On Tuesday last week I went to the back to school night for your siblings. There are so many new teachers I felt I should actually go this year, so with some help from Bubbie we made it all work. I listened to all of their teachers talk, but one of them is a newly bereaved parent…I couldn’t help but think to myself how I doubt anyone else was thinking about that fact (if every parent even knew). I couldn’t help but focus on the fact that life goes on and work continues and it’s just how it is. I realize that’s what I do every day, and I doubt many if any people think about that when they look at me either…it’s just not what happens…it’s weird. (Oh apparently in 2.5+ years I have yet to find a better word besides weird.
This week I took some of your clothing out of boxes and put them in a new box to ship to someone to make us another quilt. I am torn between two background fabrics, but they both include red and bears. I will decide this week I guess. I also took Mermie and little Mermie out of the box and put them on the shelf above your rifton. It feels more complete…I even put up your name letters, which happened to fit perfectly in the space. As aba said, it’s perfect, minus you not sitting your chair. Which I went on to say, well we couldn’t put her in the corner, and he said, oh please Sonzee would love to be in the corner…
Your brother had his first tournament of the season.

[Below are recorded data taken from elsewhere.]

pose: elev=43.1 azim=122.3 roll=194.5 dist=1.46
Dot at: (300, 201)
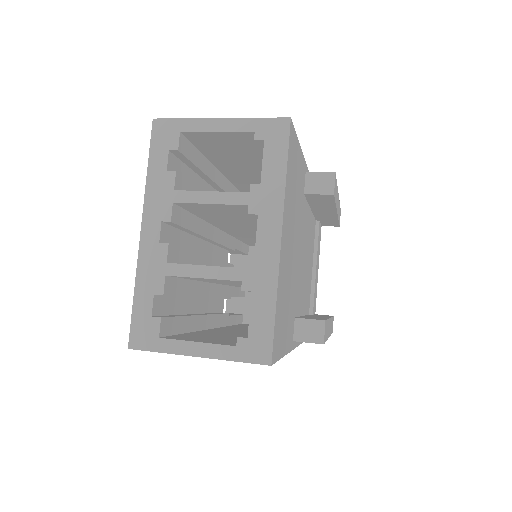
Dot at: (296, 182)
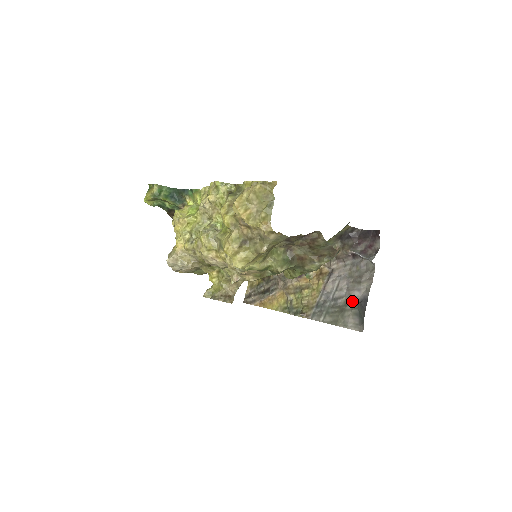
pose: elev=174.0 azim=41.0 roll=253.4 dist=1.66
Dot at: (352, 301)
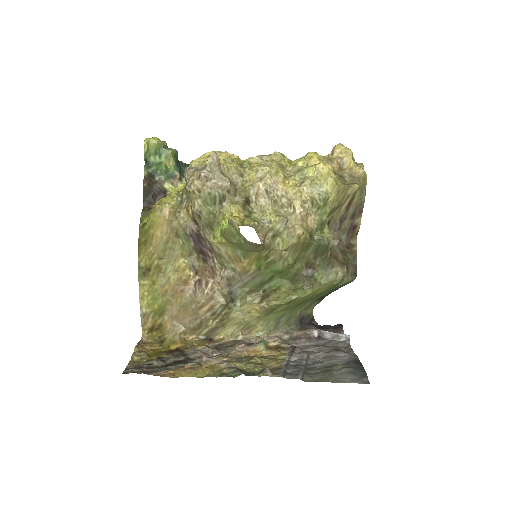
Dot at: (338, 363)
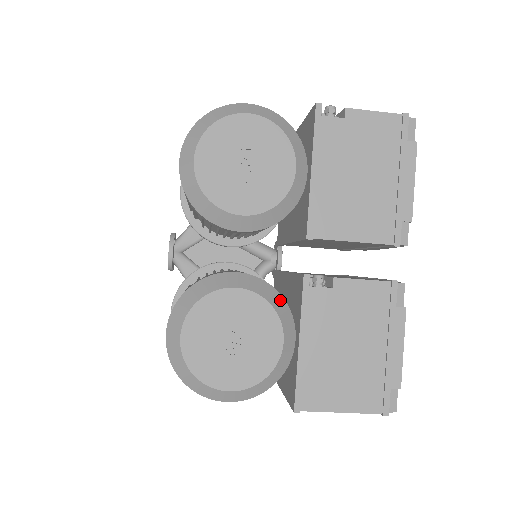
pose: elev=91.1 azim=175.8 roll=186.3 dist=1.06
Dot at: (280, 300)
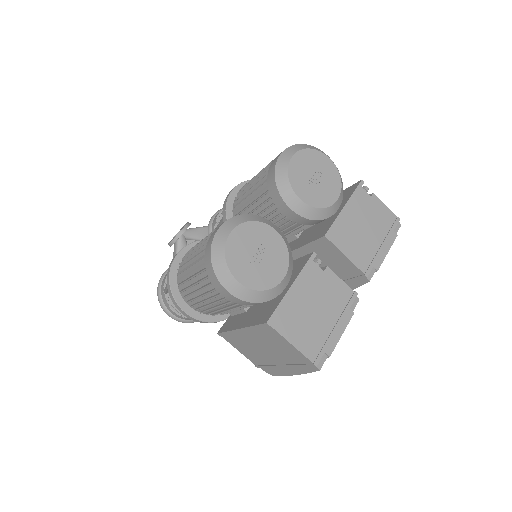
Dot at: (292, 258)
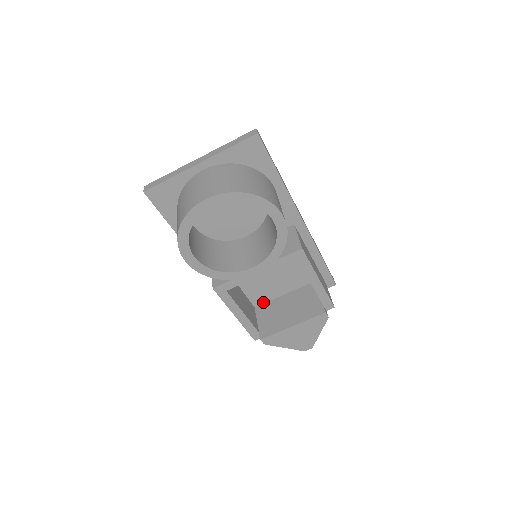
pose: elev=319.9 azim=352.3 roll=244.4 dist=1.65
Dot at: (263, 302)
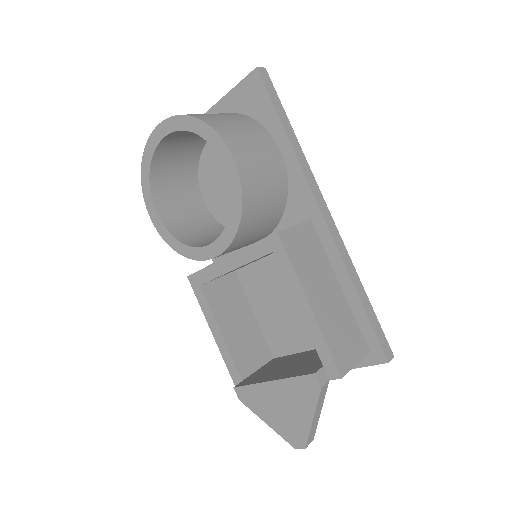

They didn’t do as well as everyone had hoped, but now they all know what to focus on for the season. He is playing center this year and he is feeling the weight of his new role, but he is doing great, he just needs to gain confidence. We shall see where his team is placed in the division.
Poppop turned 70 on Friday and we had a nice Shabbat dinner at the house for him. We did a surprise dinner that Bubbie planned, complete with the huge lot up birthday sign in the front of our yard. I think he enjoyed it! It was nice to have a big Shabbat dinner in the dining room! I am so looking forward to many many more!
Anyway baby girl…you are beyond missed and loved!